US marines began the latest in a series of operations Saturday to root out insurgents who have infiltrated remote towns along the Syrian border. But if past offenses in the region are any lesson, the hardest part may be keeping insurgents from returning once the fighting has stopped.

In the first days of Operation Iron Fist, US troops killed at least eight insurgents in gun battles that broke out as they scoured the small town of Sadah, located near Qaim in Anbar Province. The remote border town was abandoned by most of its 2,000 residents as they were forewarned of the battle by the Americans.

Some 1,000 marines, soldiers, and sailors engaged in the operation that is a smaller part of Operation Hunter meant to stabilize the troubled Euphrates River Valley before the Oct. 15 constitutional referendum, which Sunni insurgents have vowed to disrupt.

The operation in Sadah, comes on the heels of similar battles in Qaim and, farther north, Tal Afar. The towns run along the Syrian border that is seen as a gateway for fighters and funds supporting the insurgency. The Marines said Sadah and the surrounding area is a "known terrorist sanctuary."

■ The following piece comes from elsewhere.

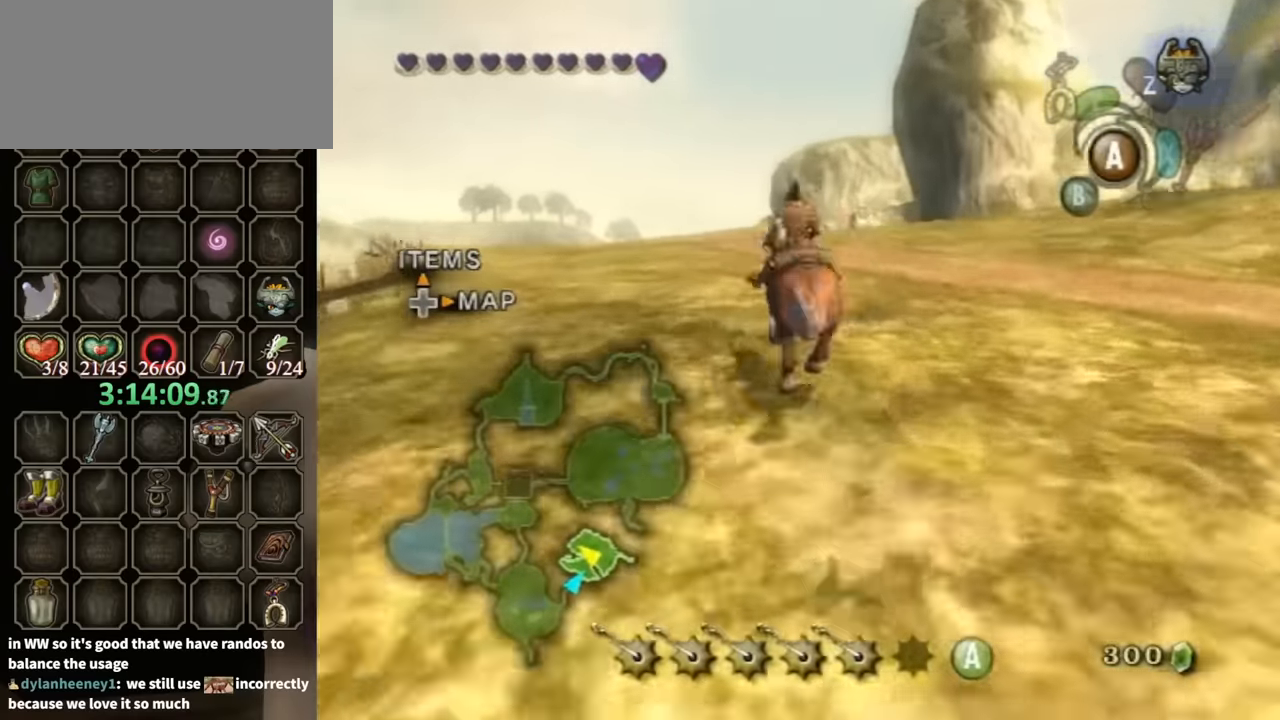
{"buttons": [], "left_stick": "up", "right_stick": "center", "events": [[33, "A", "down"], [67, "A", "up"]]}
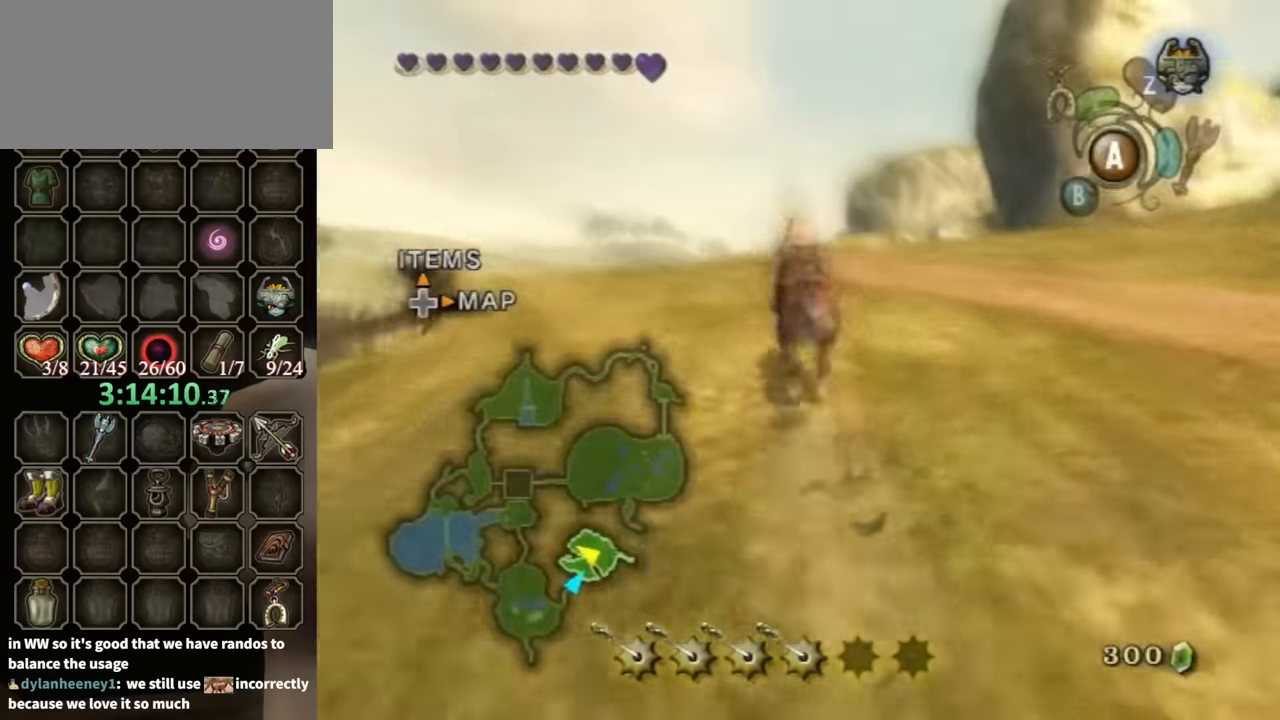
{"buttons": [], "left_stick": "up", "right_stick": "center", "events": []}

According to one senior US marine commander, insurgents connected to militant leader Abu Musab al-Zarqawi have overrun at least five towns along the border of Syria, the San Francisco Chronicle reported last week. They have taken over the towns, caused residents to flee, and established strict Islamic law there, the Chronicle reported.

Mr. Zarqawi, who leads Al Qaeda in Iraq, has controlled the towns for about a month, the commander said.

The operation in Sadah comes just four months after two sieges on neighboring Qaim were meant to rid the area of insurgents. In Tal Afar, after a siege involving thousands of US and Iraqi troops in which the military said it killed some 150 insurgents in September, a female suicide bomber blew herself up there near Iraqi Army recruits last week.

"In the case of Iraq they must maintain a ground presence," says Rohan Gunaratna, a terrorism expert at the Institute of Defense and Strategic Studies in Singapore. "Otherwise they are only killing a few insurgents."

The nearly 150,000 US troops in Iraq are not enough to maintain security in the towns they wrest from insurgent control, says Mr. Gunaratna.

"I think if they are going to maintain a ground presence they will have to bring in more troops. But these should be from the UN, Muslim countries, and European countries," Gunaratna says. "If they were just American troops they will be killed because they are not liked by the Iraqis."

Convincing other countries to contribute more troops to Iraq would be an uphill battle for the Bush administration as the number of countries participating in the coalition in Iraq has already grown steadily smaller since the US-led invasion in 2003.